_Information supplied_
== == ==
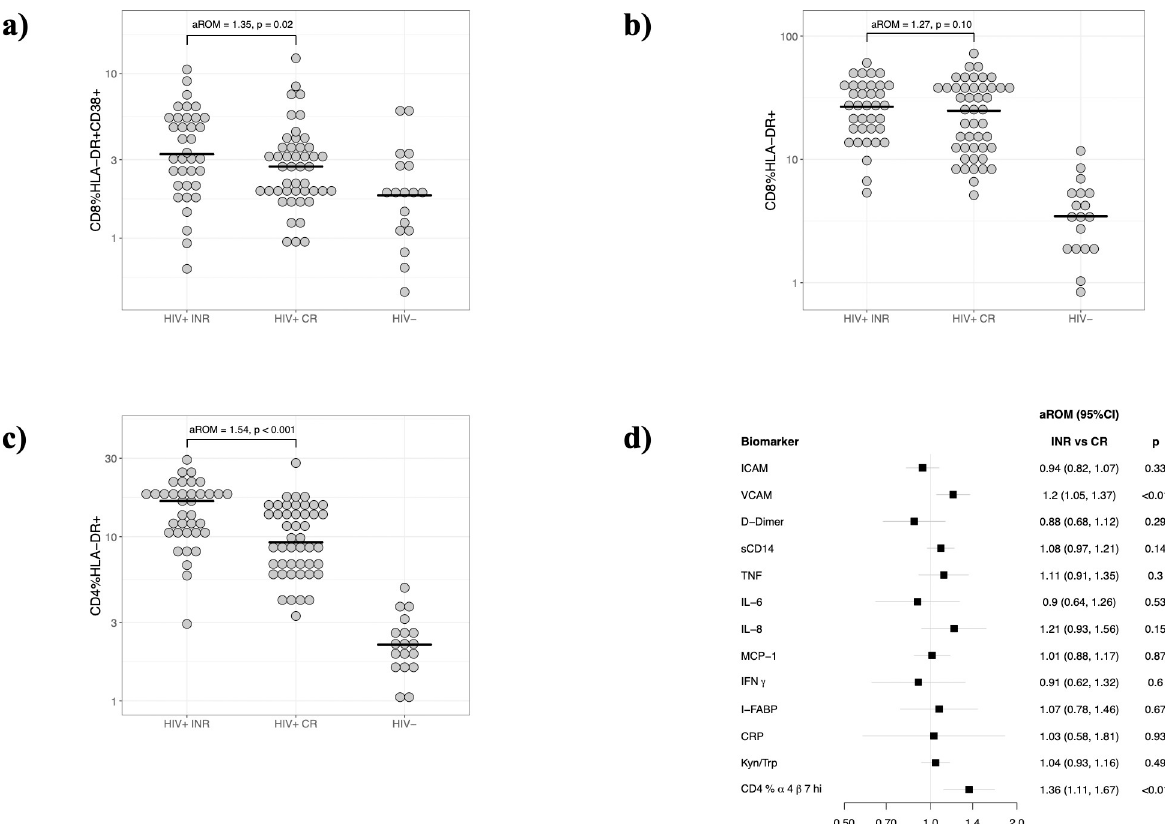
Fig 1. Characterizing immune differences between INR and CR groups. T cell activation was compared between INR, CR and HIV-uninfected groups based on (a) CD8+ T cell co-expression of HLA-DR and CD38; (b) CD8+ T cell expression of HLA-DR; and (c) CD4+ T cell expression of HLA-DR. Y-axis demonstrates % expression; the adjusted ratio of means (aROM) and p-value reflect a multivariable analysis controlling for age, sex, duration of ART, and recent infection/vaccination. (d) Additional analyses compared plasma and cellular markers of immune activation, gut damage, coagulopathy, and gut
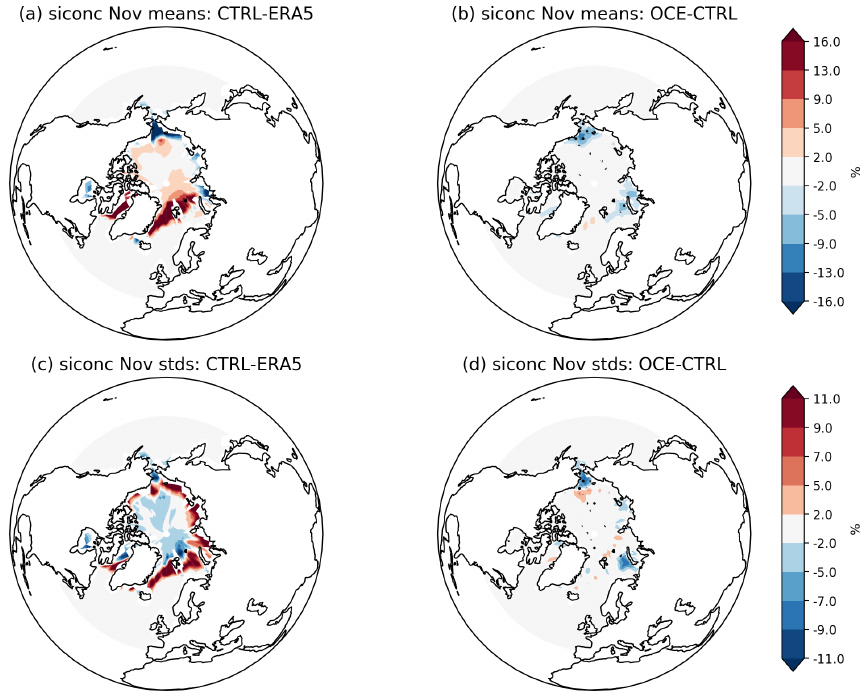
Figure 1. Sea ice concentration (mean and standard deviations) in November. Mean quantities in (a) CTRL − ERA5 and (b) OCE − CTRL. Standard deviations in (c) CTRL − ERA5 and (d) OCE − CTRL. Stippling in (b) and (d) highlights grid points where the change is statis- tically significant ( p < 0 . 05); in (a) and (c) almost every grid point outside the zero contour is significant, so stippling is not included for visual ease. The period considered is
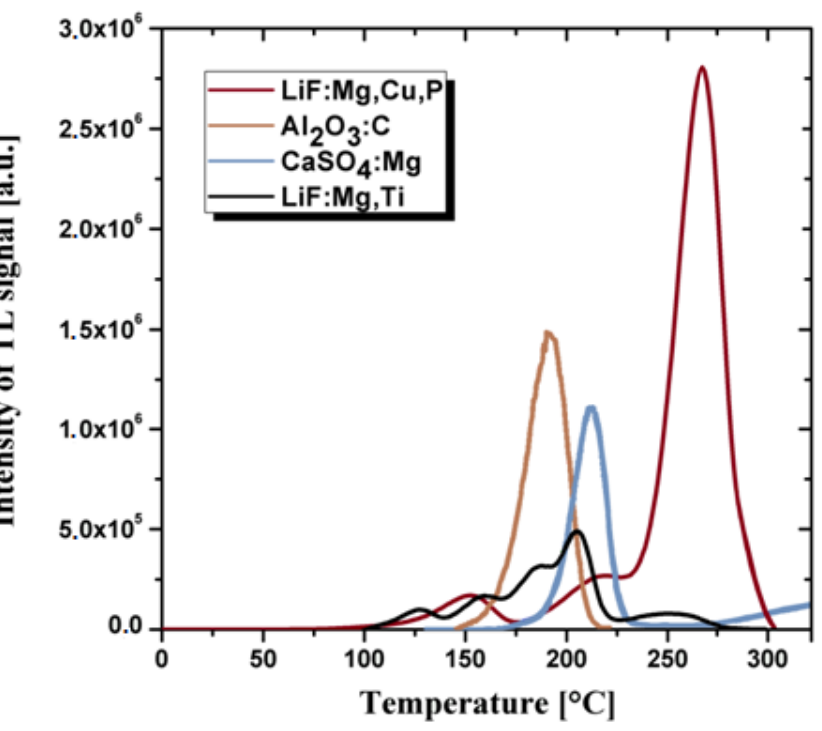
Figure 1. The comparison of the thermoluminescence glow curves for various crystalline materials used commercially as TL detectors after 10 mGy radiation dose. Data collected from the publications [38,41,42].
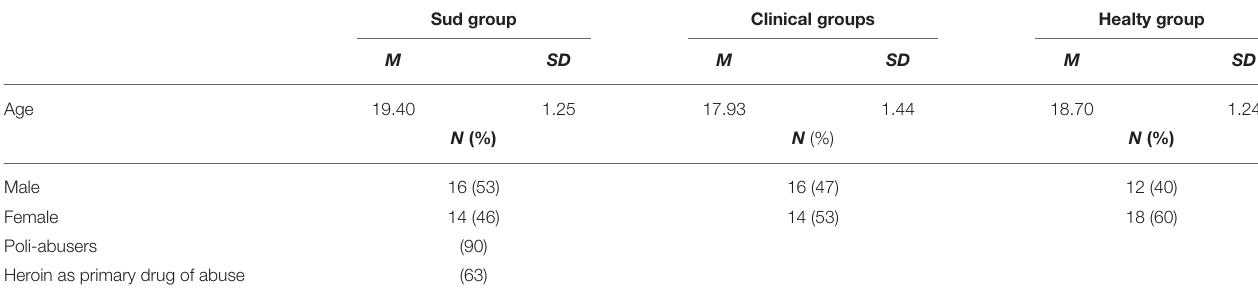
TABLE 1 | Descriptive characteristics of each group.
== == ==
_Exercise prompt_
The copy should hold exactly the lines from the line containing "Figure 1. The" through the end of the data, both ends included, and no pictures.

_Result of this task_
Figure 1. The comparison of the thermoluminescence glow curves for various crystalline materials used commercially as TL detectors after 10 mGy radiation dose. Data collected from the publications [38,41,42].
TABLE 1 | Descriptive characteristics of each group.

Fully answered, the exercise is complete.